**WORK REQUEST**
The expected answer is a copy of every line in the listing that has the word "Survivor".

**EXERCISE MATERIAL**
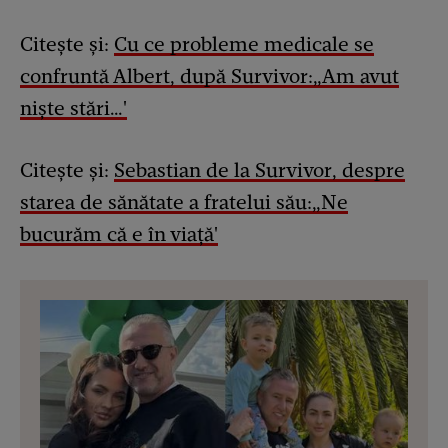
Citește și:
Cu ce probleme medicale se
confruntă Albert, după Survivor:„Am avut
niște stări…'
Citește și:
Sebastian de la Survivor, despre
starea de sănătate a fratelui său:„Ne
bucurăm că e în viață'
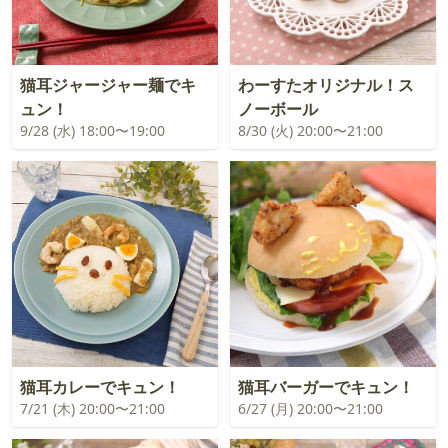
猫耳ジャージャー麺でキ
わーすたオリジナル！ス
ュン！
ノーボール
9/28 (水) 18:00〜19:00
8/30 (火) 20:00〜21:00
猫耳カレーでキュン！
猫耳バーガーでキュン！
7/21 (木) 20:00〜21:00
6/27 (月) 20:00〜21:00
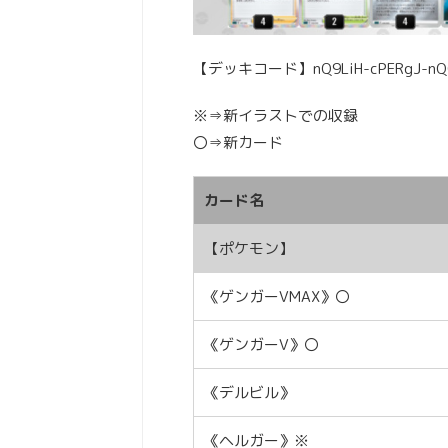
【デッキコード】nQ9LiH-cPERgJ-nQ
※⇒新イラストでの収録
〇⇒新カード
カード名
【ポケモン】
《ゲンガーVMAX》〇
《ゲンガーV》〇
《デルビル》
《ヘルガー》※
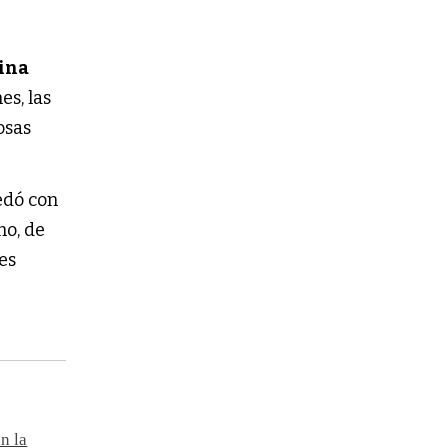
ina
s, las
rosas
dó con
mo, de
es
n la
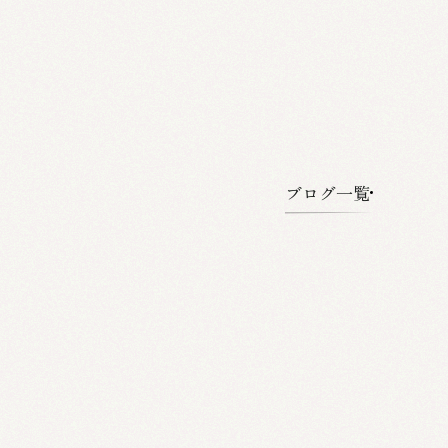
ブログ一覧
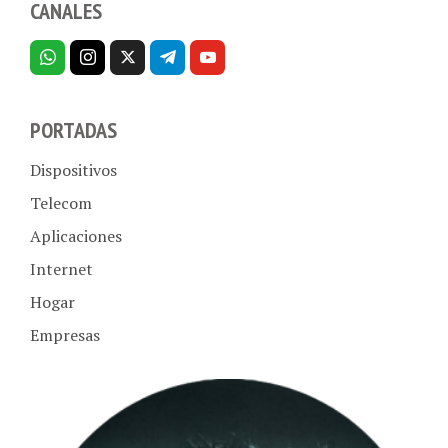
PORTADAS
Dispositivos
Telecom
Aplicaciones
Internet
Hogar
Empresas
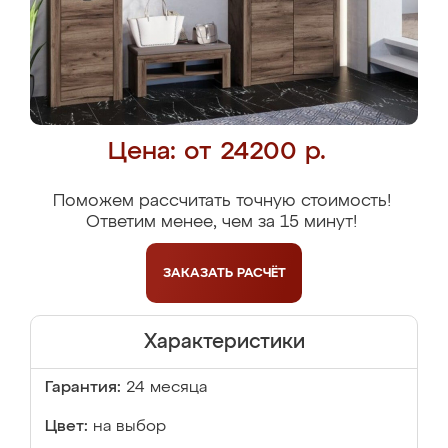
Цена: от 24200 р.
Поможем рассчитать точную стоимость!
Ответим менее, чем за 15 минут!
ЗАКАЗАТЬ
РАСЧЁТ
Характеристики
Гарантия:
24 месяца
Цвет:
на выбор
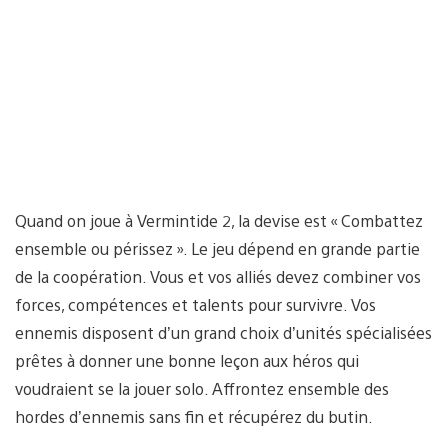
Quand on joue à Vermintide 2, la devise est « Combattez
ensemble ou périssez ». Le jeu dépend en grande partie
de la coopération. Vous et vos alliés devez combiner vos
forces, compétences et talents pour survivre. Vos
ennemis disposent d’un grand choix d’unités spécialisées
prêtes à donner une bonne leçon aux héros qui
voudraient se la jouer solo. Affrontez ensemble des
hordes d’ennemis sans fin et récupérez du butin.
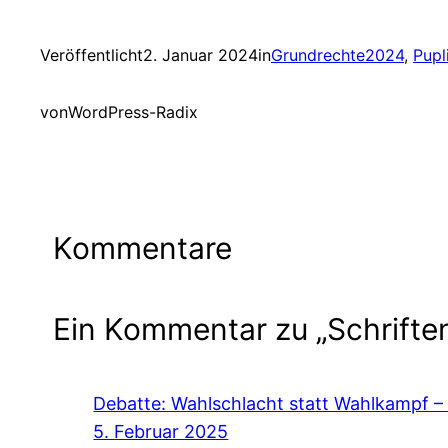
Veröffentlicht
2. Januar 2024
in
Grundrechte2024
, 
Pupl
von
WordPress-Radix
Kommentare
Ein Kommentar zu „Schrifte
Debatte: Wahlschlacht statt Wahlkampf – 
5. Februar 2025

**ANSWER BOX**
confruntă Albert, după Survivor:„Am avut
Sebastian de la Survivor, despre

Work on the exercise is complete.